- **Input data**
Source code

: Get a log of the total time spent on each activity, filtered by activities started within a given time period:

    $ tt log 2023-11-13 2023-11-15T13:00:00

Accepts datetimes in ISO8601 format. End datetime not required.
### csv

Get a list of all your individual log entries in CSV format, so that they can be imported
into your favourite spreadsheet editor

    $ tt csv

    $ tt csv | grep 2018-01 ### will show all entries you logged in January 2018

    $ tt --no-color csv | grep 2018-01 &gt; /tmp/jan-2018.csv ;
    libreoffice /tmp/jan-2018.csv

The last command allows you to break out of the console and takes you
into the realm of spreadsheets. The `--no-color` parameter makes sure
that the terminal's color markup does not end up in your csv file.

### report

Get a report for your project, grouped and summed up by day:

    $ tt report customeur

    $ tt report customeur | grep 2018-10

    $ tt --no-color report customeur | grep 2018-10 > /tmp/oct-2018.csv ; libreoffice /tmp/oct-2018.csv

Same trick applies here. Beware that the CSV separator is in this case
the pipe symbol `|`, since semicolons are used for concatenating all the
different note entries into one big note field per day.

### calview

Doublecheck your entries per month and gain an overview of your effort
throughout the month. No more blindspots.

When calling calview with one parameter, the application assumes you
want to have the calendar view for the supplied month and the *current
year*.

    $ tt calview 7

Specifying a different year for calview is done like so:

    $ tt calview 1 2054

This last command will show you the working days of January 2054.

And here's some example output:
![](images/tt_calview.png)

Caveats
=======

- **Task instructions**
Reproduce word for word everything from the line containing "Get a report" down to the final line above, including both of those lines.

- **Response area**
Get a report for your project, grouped and summed up by day:

    $ tt report customeur

    $ tt report customeur | grep 2018-10

    $ tt --no-color report customeur | grep 2018-10 > /tmp/oct-2018.csv ; libreoffice /tmp/oct-2018.csv

Same trick applies here. Beware that the CSV separator is in this case
the pipe symbol `|`, since semicolons are used for concatenating all the
different note entries into one big note field per day.

### calview

Doublecheck your entries per month and gain an overview of your effort
throughout the month. No more blindspots.

When calling calview with one parameter, the application assumes you
want to have the calendar view for the supplied month and the *current
year*.

    $ tt calview 7

Specifying a different year for calview is done like so:

    $ tt calview 1 2054

This last command will show you the working days of January 2054.

And here's some example output:
![](images/tt_calview.png)

Caveats
=======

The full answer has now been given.